Recreate the PinXX Items using MainUI.
I’m reasonably confident that will work. Once that’s working on OH 3, it’s probably worth while to look into (in no particular order):
retrofit our Items into the semantic model
configure the Overview page in MainUI and consider removing BasicUI and the sitemap for admin and phone control
rework the Items and shell scripts to use Units of Measurement (we can standardize on degrees C everywhere and only convert to degrees F on the UI and the MQTT messages we publish to the UI), we can get rid of a bunch of Items doing this as well
rewrite the rules using the JS Scripting add-on which will let us use ECMAScript 11 instead of the ancient ECMAScript 5.1 we are using now (which will go away as a default when OH moves from Java 11 to Java 17 probably some time this year). This also comes with a helper library that provides something close to a pure Java Script environment. This too will allow for a good deal of rules simplification.
move some of the rules config stuff out of defaults.js into Items so they can more easily be configured by end users where necessary (MainUI now has widgets to enter all sorts of stuff including free text and date times that can’t be done in sitemaps)
look into adopting Timeline - UI Widgets - openHAB Community (or something like it) to set the schedule
With the helper library that comes with the JS Scripting add-on, it’s really easy now for rules to call each other and to work with Item metadata. We should be able to use that to not only further simplify rules but also eliminate a whole bunch of Items.
The sensor on my test unit gave up and I’ve unplugged it. Next time I get a chance I’ll see if I can bring it back out and ruin the upgrade on it to verify this but it might take a bit so don’t wait on me.

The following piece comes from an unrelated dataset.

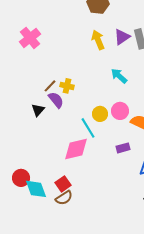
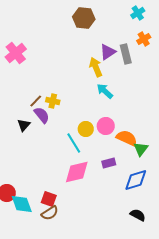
yellow arrow: (98, 40) -> (96, 67), moved
pink diamond: (76, 149) -> (77, 172), moved
red square: (63, 184) -> (49, 199), turned -35

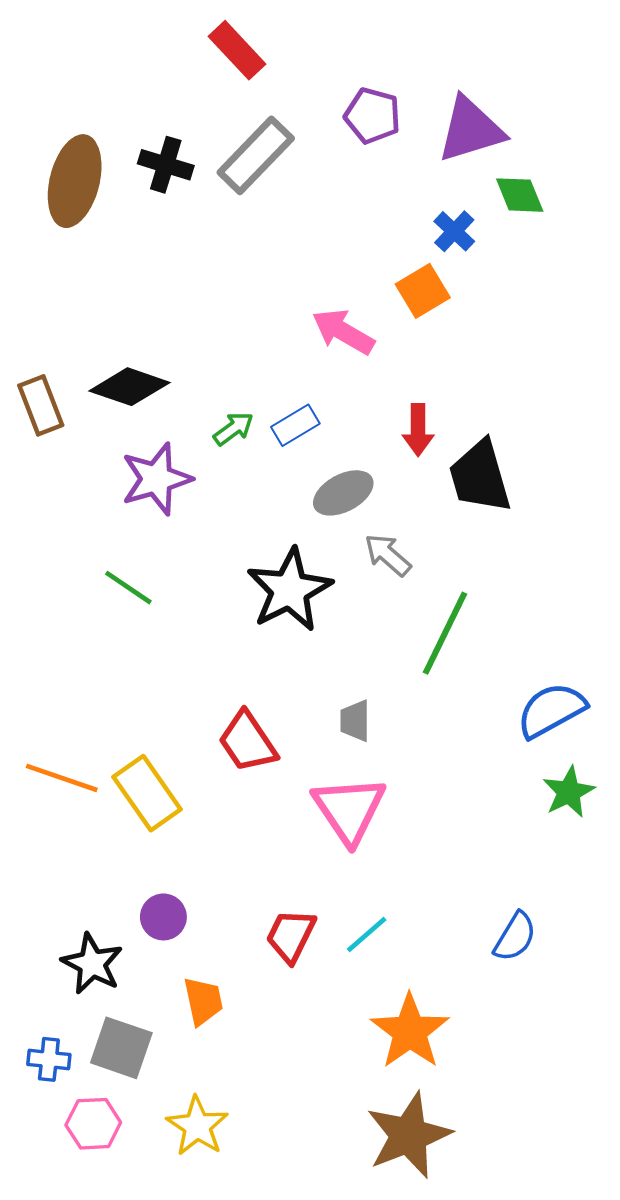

Thank you @rlkoshak, clear as always. You are right, there were no upgrade instructions…
Will look into these the following days…
@hestia_hacker I recall the load before installing the LCD script was reasonable but now I noticed this:
Saw some open issues on LCD and framebuffer repos that may be related…
Although performance-wise, it feels fine, we should not just leave it like this.
Will double check.
Regarding the upgrade steps from rlkoshak, how would these be described/applied to your scripts?